• What to work on: Retype every one of the following entries verbatim, keeping each line unchanged.

Entries from a data source
================

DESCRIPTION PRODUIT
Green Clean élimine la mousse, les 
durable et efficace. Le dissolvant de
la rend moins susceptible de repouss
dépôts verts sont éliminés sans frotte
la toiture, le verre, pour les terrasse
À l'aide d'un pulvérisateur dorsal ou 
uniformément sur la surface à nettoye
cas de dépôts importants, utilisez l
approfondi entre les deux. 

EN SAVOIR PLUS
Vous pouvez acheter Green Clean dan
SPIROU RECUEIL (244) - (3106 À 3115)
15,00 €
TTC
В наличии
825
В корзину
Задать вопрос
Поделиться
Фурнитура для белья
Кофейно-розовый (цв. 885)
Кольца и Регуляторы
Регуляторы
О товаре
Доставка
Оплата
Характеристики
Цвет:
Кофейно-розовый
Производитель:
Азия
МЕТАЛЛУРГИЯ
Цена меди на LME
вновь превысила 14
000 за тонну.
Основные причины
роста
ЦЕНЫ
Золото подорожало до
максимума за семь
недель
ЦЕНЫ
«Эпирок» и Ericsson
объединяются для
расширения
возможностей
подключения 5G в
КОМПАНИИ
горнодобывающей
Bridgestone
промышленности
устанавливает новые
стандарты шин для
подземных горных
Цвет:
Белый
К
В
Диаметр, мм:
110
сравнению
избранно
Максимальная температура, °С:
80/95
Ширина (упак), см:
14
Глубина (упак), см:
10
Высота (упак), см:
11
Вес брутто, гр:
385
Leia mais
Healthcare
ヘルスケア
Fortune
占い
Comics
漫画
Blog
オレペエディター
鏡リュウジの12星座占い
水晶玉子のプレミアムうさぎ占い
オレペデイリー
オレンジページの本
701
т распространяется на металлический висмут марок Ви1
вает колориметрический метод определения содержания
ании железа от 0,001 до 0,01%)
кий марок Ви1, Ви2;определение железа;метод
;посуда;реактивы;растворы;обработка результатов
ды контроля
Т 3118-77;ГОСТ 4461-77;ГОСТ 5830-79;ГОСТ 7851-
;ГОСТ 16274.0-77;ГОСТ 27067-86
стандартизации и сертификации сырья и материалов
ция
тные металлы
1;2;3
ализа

================

• Reply to the exercise:
DESCRIPTION PRODUIT
Green Clean élimine la mousse, les 
durable et efficace. Le dissolvant de
la rend moins susceptible de repouss
dépôts verts sont éliminés sans frotte
la toiture, le verre, pour les terrasse
À l'aide d'un pulvérisateur dorsal ou 
uniformément sur la surface à nettoye
cas de dépôts importants, utilisez l
approfondi entre les deux. 

EN SAVOIR PLUS
Vous pouvez acheter Green Clean dan
SPIROU RECUEIL (244) - (3106 À 3115)
15,00 €
TTC
В наличии
825
В корзину
Задать вопрос
Поделиться
Фурнитура для белья
Кофейно-розовый (цв. 885)
Кольца и Регуляторы
Регуляторы
О товаре
Доставка
Оплата
Характеристики
Цвет:
Кофейно-розовый
Производитель:
Азия
МЕТАЛЛУРГИЯ
Цена меди на LME
вновь превысила 14
000 за тонну.
Основные причины
роста
ЦЕНЫ
Золото подорожало до
максимума за семь
недель
ЦЕНЫ
«Эпирок» и Ericsson
объединяются для
расширения
возможностей
подключения 5G в
КОМПАНИИ
горнодобывающей
Bridgestone
промышленности
устанавливает новые
стандарты шин для
подземных горных
Цвет:
Белый
К
В
Диаметр, мм:
110
сравнению
избранно
Максимальная температура, °С:
80/95
Ширина (упак), см:
14
Глубина (упак), см:
10
Высота (упак), см:
11
Вес брутто, гр:
385
Leia mais
Healthcare
ヘルスケア
Fortune
占い
Comics
漫画
Blog
オレペエディター
鏡リュウジの12星座占い
水晶玉子のプレミアムうさぎ占い
オレペデイリー
オレンジページの本
701
т распространяется на металлический висмут марок Ви1
вает колориметрический метод определения содержания
ании железа от 0,001 до 0,01%)
кий марок Ви1, Ви2;определение железа;метод
;посуда;реактивы;растворы;обработка результатов
ды контроля
Т 3118-77;ГОСТ 4461-77;ГОСТ 5830-79;ГОСТ 7851-
;ГОСТ 16274.0-77;ГОСТ 27067-86
стандартизации и сертификации сырья и материалов
ция
тные металлы
1;2;3
ализа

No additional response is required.